WikiLeaks – Geheimnisse und Lügen


Mit den zeitgleiche Abdruck geheimer Afghanistan-Dokumente, brisanter Irak-Kriegsakten und vertraulicher US-Diplomaten-Depeschen im britischen “Guardian”, der “New York Times” und dem “Spiegel” wurden Julian Assange und seine Enthüllungsplattform WikiLeaks über Nacht in aller Welt bekannt. Im Kern des Dokumentarfilms von Patrick Forbes geht es andererseits um den Dreh rum weitgehend übersehene Historie und Bedeutung des US-Gefreiten Bradley Manning, der vermeintlichen Anstoß für die WikiLeaks-Enthüllungen über Amerikas Militärs und Diplomaten. Und es geht um eines der bedeutensten Informationslecks der Geschichte.

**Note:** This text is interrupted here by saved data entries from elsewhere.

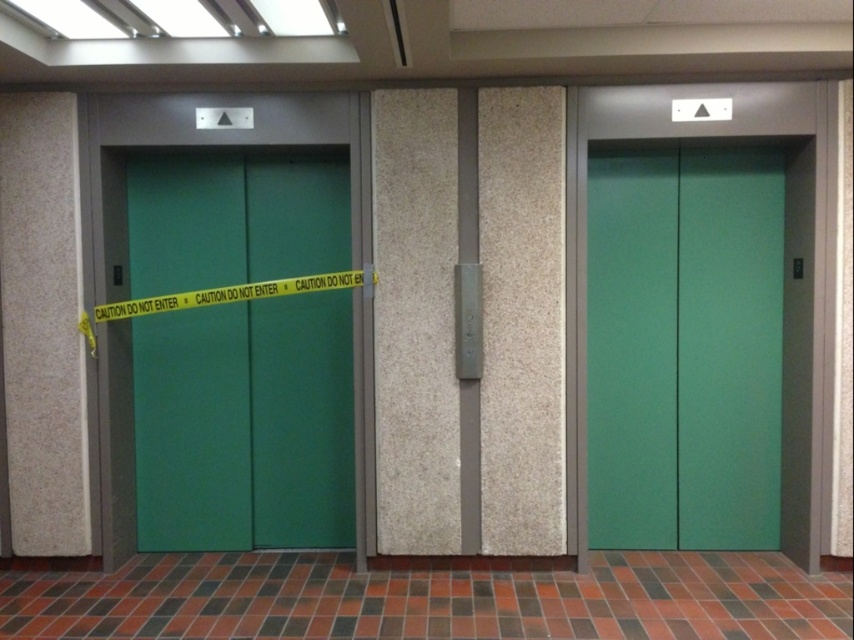
You are standing in the hallway and see the green matte elevator doors at left and the green matte elevator doors at center. Which elevator doors are closer to you?

The green matte elevator doors at left are closer to you because the green matte elevator doors at center is behind them.

You are standing in the lobby and see the green matte elevator doors at left and the green matte elevator doors at center. Which set of doors is closer to the floor?

The green matte elevator doors at left is below the green matte elevator doors at center, so the green matte elevator doors at left are closer to the floor.

You are standing in the hallway and need to locate the green matte elevator doors at left. According to the coordinates provided, where should you look?

The green matte elevator doors at left are located at point (244, 424).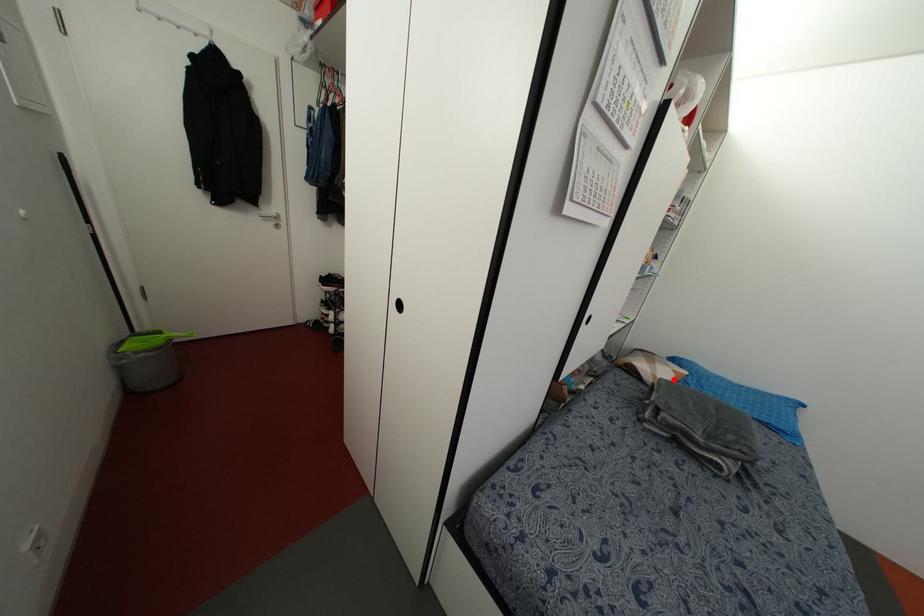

Als Assange seine Whistleblower-Webseite startete, wurde er als Held gefeiert, der mutig geheimes Gewebe veröffentlichte, um Machenschaften von Organisationen, Banken und sogar Regierungen aufzudecken. Er wurde in aller Welt geehrt für diese besondere Form des digitalen transparenten Medien. Doch die Geschichte nahm eine plötzliche Kehrtwende, als Assange beschuldigt wurde, in Königreich Schweden mit zwei Damen vorgeblich gegen deren Willen Sex ohne Kondom gehabt zu haben, was in Königreich Schweden de jure mit dem Straftatbestand der Vergewaltigung gleichgesetzt wird.
Autorenfilmer Patrick Forbes präsentiert die Vergangenheit von WikiLeaks, indem er die Aussagen der direkt beteiligten Akteure auf beiden Seiten der spektakulären Enthüllungen, Befürworter und Beschuldigte, ineinander verwebt. Dabei geht es um Chancen und Grenzen der digitalen Technik und des Medien. Erzählt wird selbstverständlich auch die Geschichte menschlicher Gefühle, die mit der Eigendynamik des World Wide Web in Konflikt stehen.